ReStore Cabinet Find

I measured the space and the cabinets multiple times. Getting the cabinet in with the sink was a priority. My plumber moved the old washing machine water line and told me he could hook everything up to the water and drain. He told me to call him when I had the cabinet, sink and countertop ready. 

I watched YouTube to learn how to patch the hole in the drywall from the plumbing being moved. 

I did some more measuring. A base unit has two doors. I had enough room for another small cabinet, so after a lot of consideration, I cut one of the base cabinets in half. Perfect. I managed to move the full cabinet and the half cabinet from my garage to the basement. I felt like Wonder Woman. 
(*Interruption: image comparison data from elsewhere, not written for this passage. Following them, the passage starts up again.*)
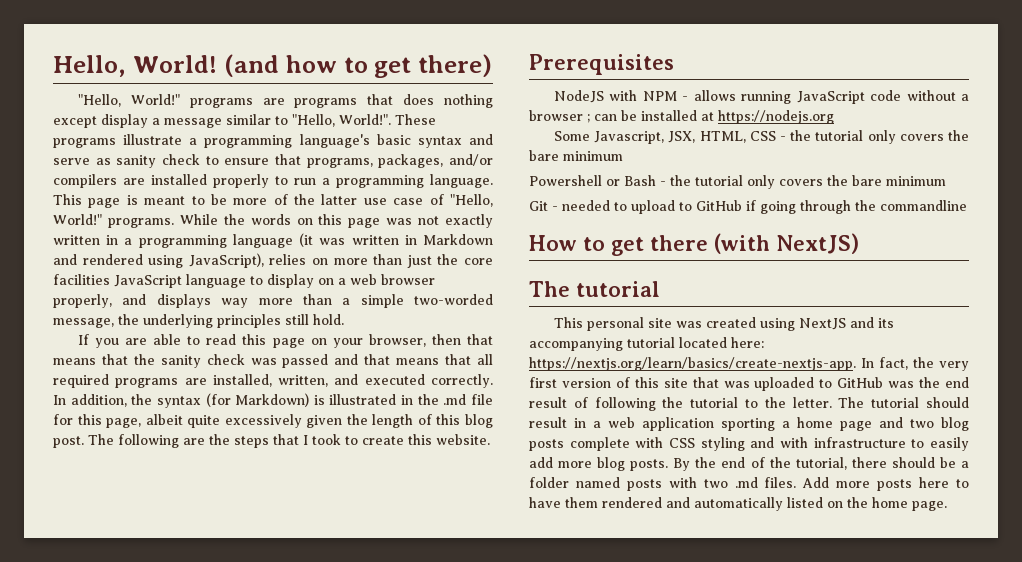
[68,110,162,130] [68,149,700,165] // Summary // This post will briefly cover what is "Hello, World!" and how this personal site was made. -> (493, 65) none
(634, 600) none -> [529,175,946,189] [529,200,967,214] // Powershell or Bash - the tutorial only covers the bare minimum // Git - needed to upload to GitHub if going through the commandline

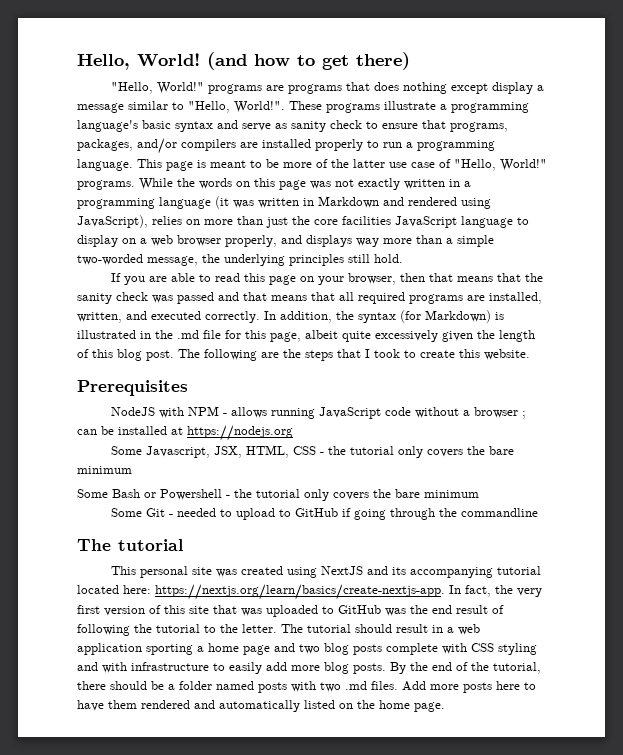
[529,175,946,189] Powershell or Bash - the tutorial only covers the bare minimum // -> [77,489,479,501] [110,508,142,517] Some Bash or Powershell - the tutorial only covers the bare minimum // Some
[529,233,859,256] // How to get there (with NextJS) -> (538, 512) none

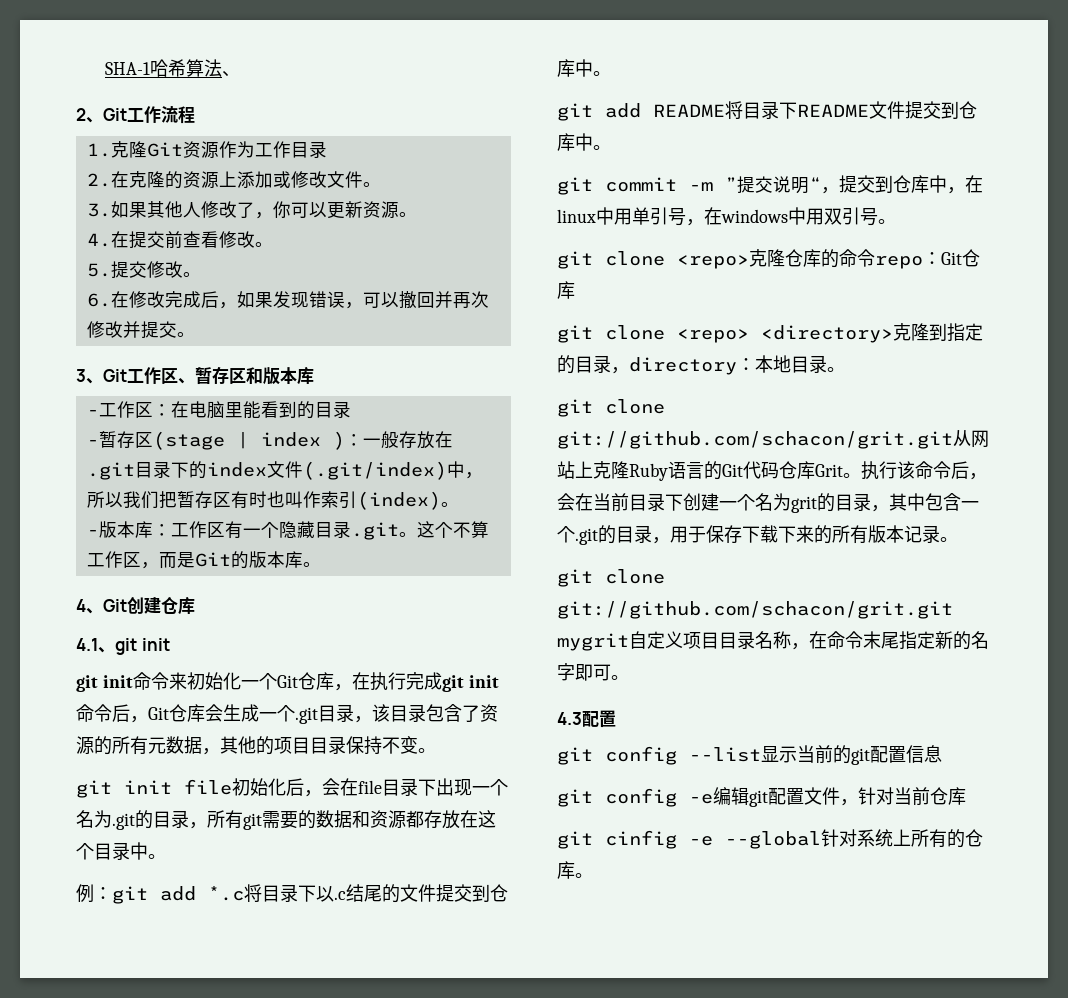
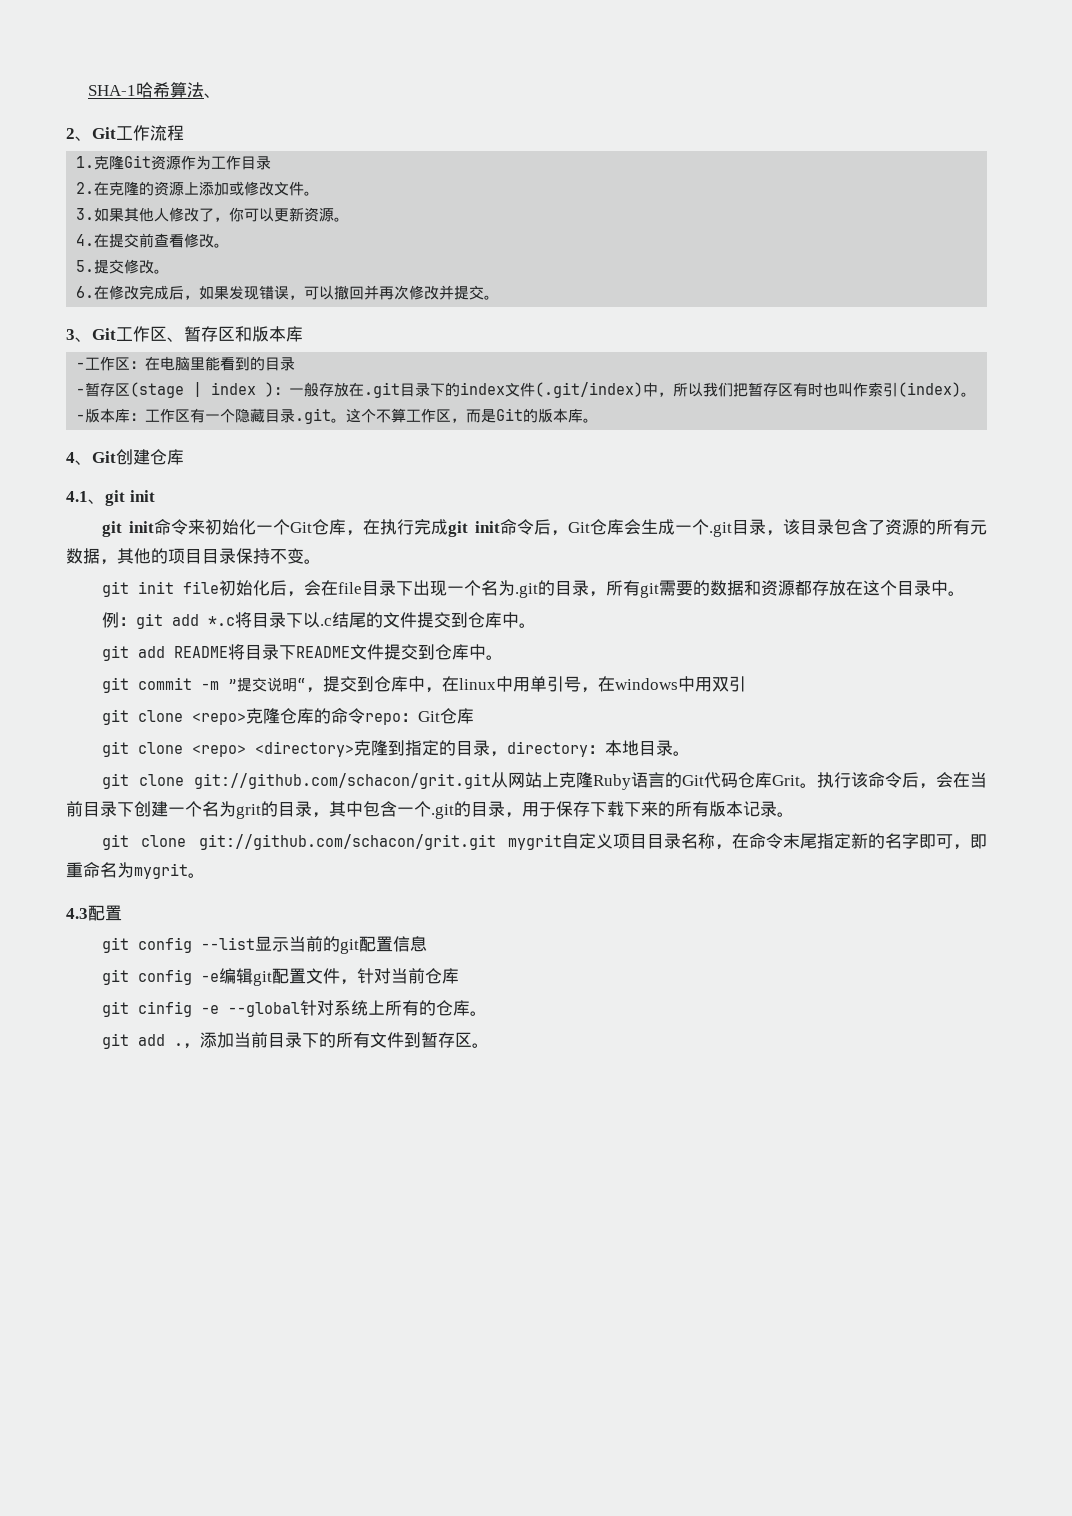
[860,208,896,226] 号。 -> (746, 684) none
(611, 672) none -> [953,834,987,850] [66,862,188,879] ，即重命名为mygrit
(593, 875) none -> [101,1032,489,1049] // git add .，添加当前目录下的所有文件到暂存区。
Cutting the countertop for the sink was daunting. I heard cutting a Formica top could cause chipping and splitting. I watched YouTube for clues. Again, I measured the opening multiple times. I drew the line to be cut on the countertop. I taped beside the line. Still, I was filled with fear to make the first cut.

One video I watched suggested I purchase a special drill bit for Formica and drill a starting place for my saw. I went back to Lowes. Ellery, the store manager told me I was overthinking it. He told me to use a drill bit I had, make a hole in each corner big enough for the blade of my saber saw, and go for it. So I did.

Go for It!
I reminded myself the countertop only cost me $10 at the ReStore shop, so I should feel free to risk it. How did it turn out? Piece of cake. I did the happy dance all through the house. I took pictures the way a new grandma takes photos of a baby and shows them to everyone in sight.

The cabinets, countertop, and sink in place, my plumber returned to hook it all up. He even anchored the cabinet to the wall for me.

The next step? The backsplash. The tile at the ReStore was fifty cents a square foot. Seven dollars later, I walked out with enough tile to cover the space as well as a couple of extra tiles in case I needed to trim-fit awkward edges. The adhesive and grout cost more than the tile. 

I wanted to do it all myself. It turned out to be impossible. I had a respiratory reaction to the adhesive. Fortunately, my youngest daughter wanted to help with the project. I measured and cut tile in one room while she adhered each piece to the kitchen wall. It was a fun afternoon.

My friend Bob helped, too. He changed the hinges on the door of the third cabinet so it opened the other way and installed the lights I purchased at Menards for the ceiling.

Finally, I put old math skills and my son-in-law’s miter box to use cutting and fitting the baseboards and kickboard. 

The small basement kitchen turned out great. But the real transformation was mine. 

After: Same Space Redefined
I used parts of my brain I forgot I had. I’m a decent problem solver. When I’m writing, I have to create believable situations or get my characters to go where I want them to go… do what I want them to do… say what I need them to say. Those are literally “word problems.” But building requires a different way of visualizing the end product. It requires accurate measurement and geometry. 

I did something I thought I could never do. Using power tools and ripping through wood, sanding, screwing, nailing, and caulking? That was Tom’s world. I admired the way he took on any task. He designed and built bunk beds for our daughters with drawers underneath. He built a storage shed over forty years ago that is still standing strong. He added bathrooms to a couple of places we lived. He could do anything. He always showed me how to do things and shared his “thinking through” of a project with me.

When Tom died I had just started crafting a new novel. The hardest project I’ve ever attempted. After he died, I abandoned that project. It was something I felt was too difficult. I no longer feel that way. It will take time. It will be hard. But I now have the confidence to take it on.

My next building project? I have space in my basement for a wood working shop. I’ll likely take that on even as I work on the book. It turns out I do some of my best thinking with a hammer in my hand.

What new challenge are you ready to tackle?